Liposuction can be carried out and offered by any licensed physician. Understandably, patients often have little insight into which doctor is familiar with which technique and whether they have actually mastered the technique in question. The German Medical Association and the various state medical associations provide specialist medical training in “Plastic and aesthetic surgery” to guarantee extensive training in the field of liposuction. Doctors seeking to acquire this medical qualification must display extensive knowledge in liposuction in front of a test panel.
In our clinic, lipoedema patients are always treated as in-patients. The immediate post-operative care plan includes wearing compression clothing and regular manual lymphatic drainage.

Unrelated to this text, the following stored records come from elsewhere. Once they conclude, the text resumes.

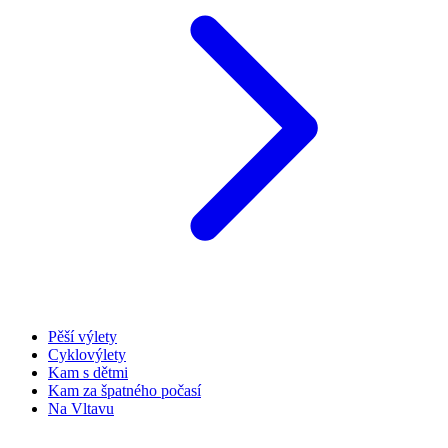
Pěší výlety
Cyklovýlety
Kam s dětmi
Kam za špatného počasí
Na Vltavu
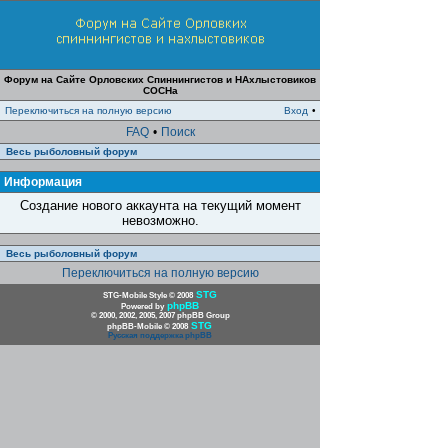
Форум на Сайте Орловских Спиннингистов и НАхлыстовиков
СОСНа
Переключиться на полную версию
Вход
•
FAQ
•
Поиск
Весь рыболовный форум
Информация
Создание нового аккаунта на текущий момент
невозможно.
Весь рыболовный форум
Переключиться на полную версию
STG
STG-Mobile Style © 2008
phpBB
Powered by
© 2000, 2002, 2005, 2007 phpBB Group
STG
phpBB-Mobile © 2008
Русская поддержка phpBB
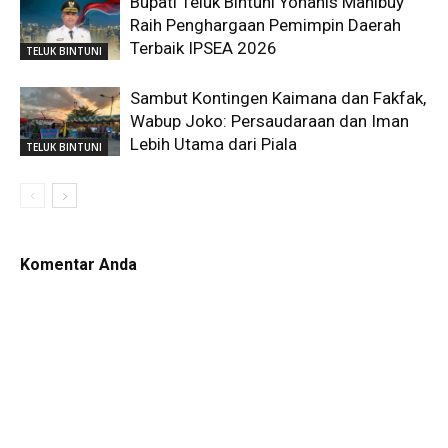
Bupati Teluk Bintuni Yohanis Manibuy
Raih Penghargaan Pemimpin Daerah
Terbaik IPSEA 2026
TELUK BINTUNI
Sambut Kontingen Kaimana dan Fakfak,
Wabup Joko: Persaudaraan dan Iman
Lebih Utama dari Piala
TELUK BINTUNI
Komentar Anda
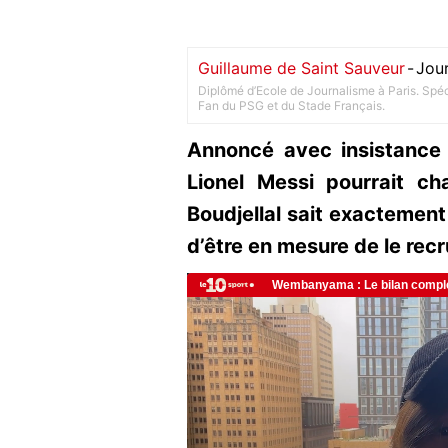
Guillaume de Saint Sauveur
-
Jour
Diplômé d’Ecole de Journalisme à Paris. Spéci
Fan du PSG et du Stade Français.
Annoncé avec insistance 
Lionel Messi pourrait ch
Boudjellal sait exactement
d’être en mesure de le recr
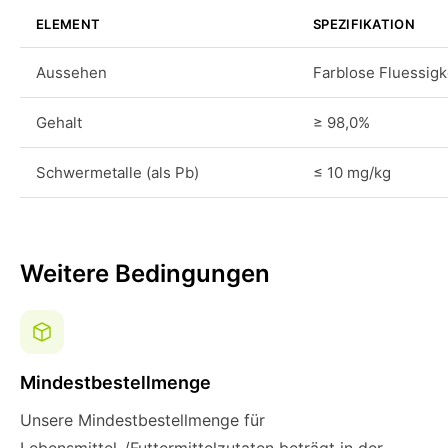
ELEMENT
SPEZIFIKATION
Aussehen
Farblose Fluessigk
Gehalt
≥ 98,0%
Schwermetalle (als Pb)
≤ 10 mg/kg
Weitere Bedingungen
Mindestbestellmenge
Unsere Mindestbestellmenge für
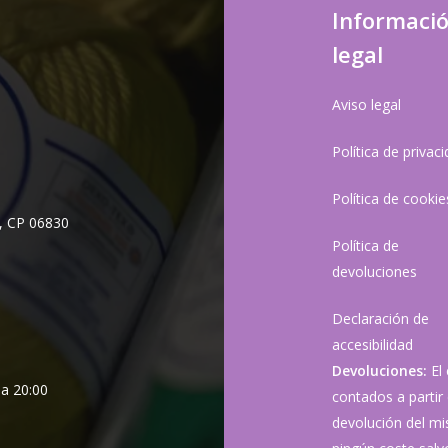
Informaci
legal
Aviso legal
Política de privac
Política de cookie
, CP 06830
Política de
devoluciones
Declaración de
accesibilidad
Devoluciones:
El
 a 20:00
contados a partir 
devolución del mis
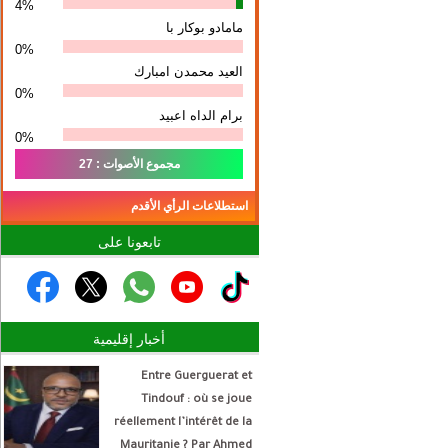
4%
مامادو بوكار با
0%
العيد محمدن امبارك
0%
برام الداه اعبيد
0%
مجموع الأصوات : 27
استطلاعات الرأي الأقدم
تابعونا على
أخبار إقليمية
Entre Guerguerat et
Tindouf : où se joue
réellement l’intérêt de la
Mauritanie ? Par Ahmed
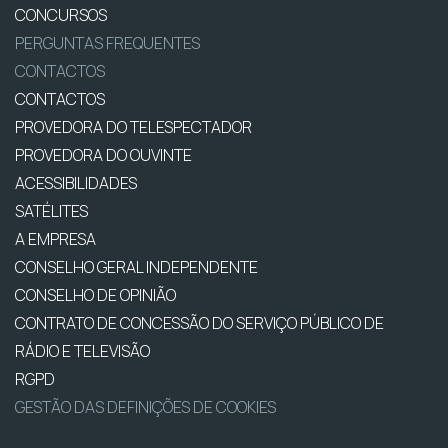
CONCURSOS
PERGUNTAS FREQUENTES
CONTACTOS
CONTACTOS
PROVEDORA DO TELESPECTADOR
PROVEDORA DO OUVINTE
ACESSIBILIDADES
SATÉLITES
A EMPRESA
CONSELHO GERAL INDEPENDENTE
CONSELHO DE OPINIÃO
CONTRATO DE CONCESSÃO DO SERVIÇO PÚBLICO DE
RÁDIO E TELEVISÃO
RGPD
GESTÃO DAS DEFINIÇÕES DE COOKIES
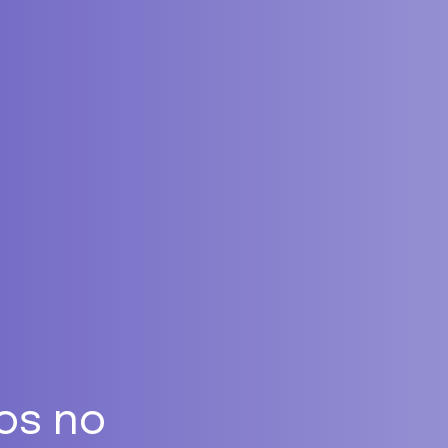
os no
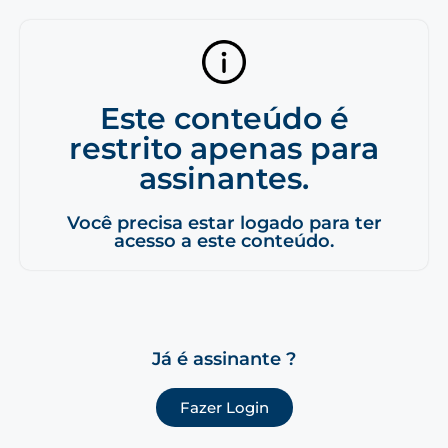
Este conteúdo é
restrito apenas para
assinantes.
Você precisa estar logado para ter
acesso a este conteúdo.
Já é assinante ?
Fazer Login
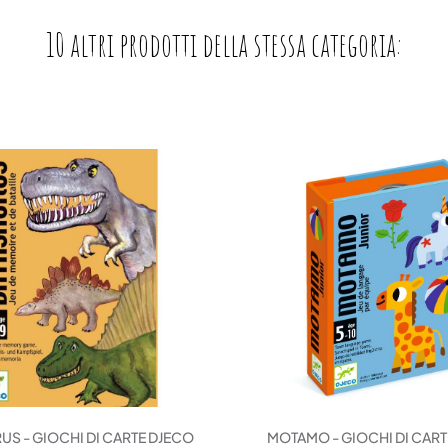
10 altri prodotti della stessa categoria:
US - GIOCHI DI CARTE DJECO
MOTAMO - GIOCHI DI CAR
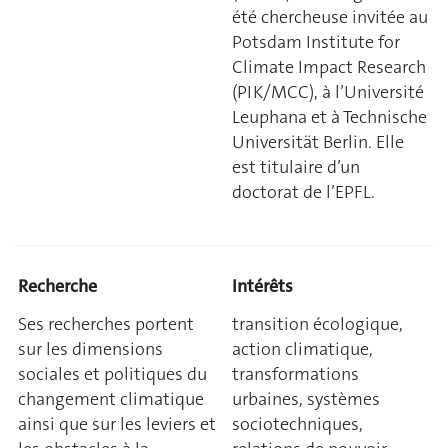
été chercheuse invitée au
Potsdam Institute for
Climate Impact Research
(PIK/MCC), à l’Université
Leuphana et à Technische
Universität Berlin. Elle
est titulaire d’un
doctorat de l’EPFL.
Recherche
Intérêts
Ses recherches portent
transition écologique,
sur les dimensions
action climatique,
sociales et politiques du
transformations
changement climatique
urbaines, systèmes
ainsi que sur les leviers et
sociotechniques,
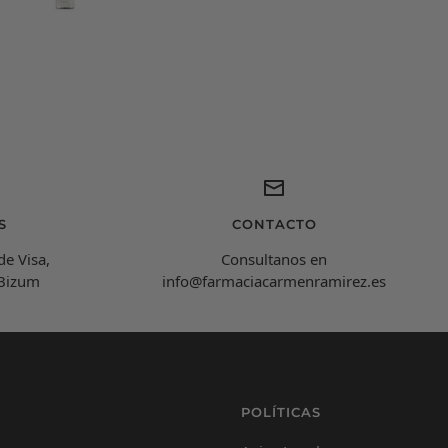
Carmen Ramírez
C
Farmacéutica Virtual - En línea
C
¡Hola! Soy Carmen 😊, tu farmacéutica virtual.
¿Cómo estás hoy y en qué puedo ayudarte?
S
CONTACTO
de Visa,
Consultanos en
 Bizum
info@farmaciacarmenramirez.es
POLÍTICAS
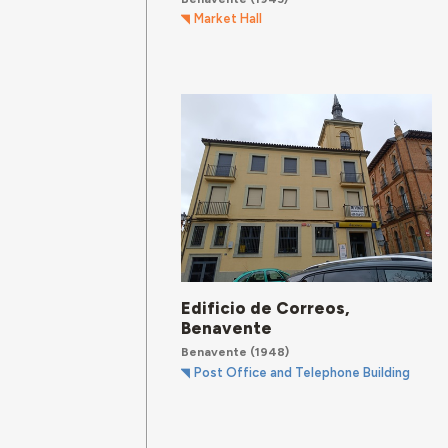
Market Hall
Edificio de Correos,
Benavente
Benavente
(1948)
Post Office and Telephone Building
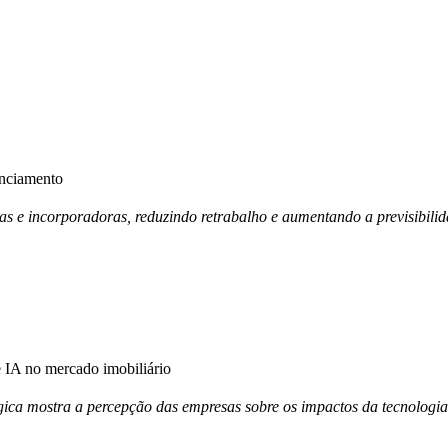
anciamento
ras e incorporadoras, reduzindo retrabalho e aumentando a previsibili
IA no mercado imobiliário
ica mostra a percepção das empresas sobre os impactos da tecnologia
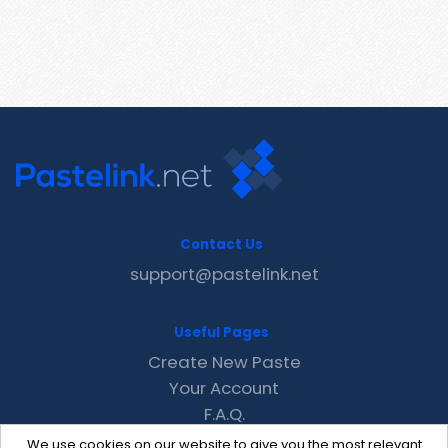
Contact Us
support@pastelink.net
Useful Pages
Create New Paste
Your Account
F.A.Q.
Recent
We use cookies on our website to give you the most relevant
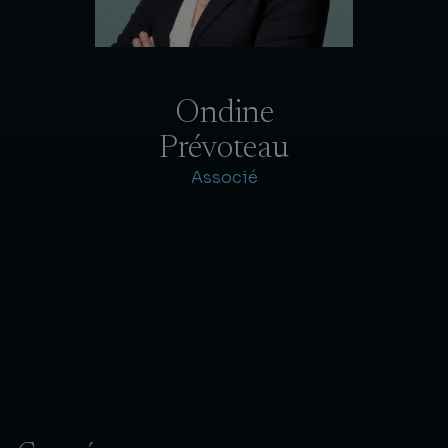
Ondine
Prévoteau
Associé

After their surgery, patients are mobilised under the supervision of a nurse and, once sufficient circulation has returned, mobilisation is done independently. Medication is given to prevent thrombosis until the patient can move sufficiently without assistance. Upon discharge, this continues to be taken as an outpatient until the patient once again has unrestricted mobility.
On the first day after the operation, electrolytes and haemoglobin are measured and, if there are no complications, the treatment can then be continued as an outpatient.
For reasons of patient safety, it is not advisable for patients to undergo this treatment as an outpatient, especially in the case of giga-liposuction (aspirate quantity > 6000 ml).
Liposuction on lipoedema patients involves specific characteristics and involves certain risks that should be discussed in advance. Furthermore, it is sensible to introduce suitable countermeasures to minimise the risk of certain complications.
Giga-liposuction can lead to haematoma, swellings and oedema. Dysaesthesia may occur, especially in the lower leg. This generally returns to normal after several months.
The risk of hypothermia (where the body temperature falls below 35 °C) is increased in comparison with other interventions as larger areas of the body surface are exposed. In certain circumstances, this can lead to cardiac arrhythmia, coagulopathies or electrolyte displacements. Thermal regulation in our clinic involves patient warming systems on exposed parts of the body, as well as the prewarming of intravenously administered substances.
For reasons of safety, all of our lipoedema patients are admitted to hospital for giga-liposuctions. This means that the vital signs can be regularly controlled in the early post-operative phase and the patients can be mobilised under supervision.
Research has shown that liposuction can significantly reduce oedema and pain. In addition, the progress of the condition can be stopped, and the patient’s quality of life improved over the long term. Often, the amount of conservative therapy required can be significantly reduced or even discontinued after liposuction.
Baumgartner et al. wrote about a long-term study lasting eight years, which showed a significant improvement in the quality of life of 85 patients with lipoedema following successful liposuction. The improvement to pressure pain and spontaneous pain and the reduction of oedema, including some eight years after successful liposuction, are all worth highlighting. Dadras et al. investigated 25 lipoedema patients who received a total of 72 sessions of liposuction. During their study, the doctors were able to ascertain that the pain of the patients was significantly reduced following the liposuction. In addition, the need for conservative measures after the operations was significantly less than prior to the operations.
Following the judgment of the Federal Social Court of Germany in Kassel on 24th April 2018 (Az. B 1 KR 10/17 R), insurance approval is only likely in exceptional cases. The justification given was that liposuction does not comply with the requirements of the quality rule in the case of lipoedema. According to § 13 Section 3a SGB V, it is only in cases where the deadline for the approval procedure is missed by the health insurance company that it is possible for the costs to be covered.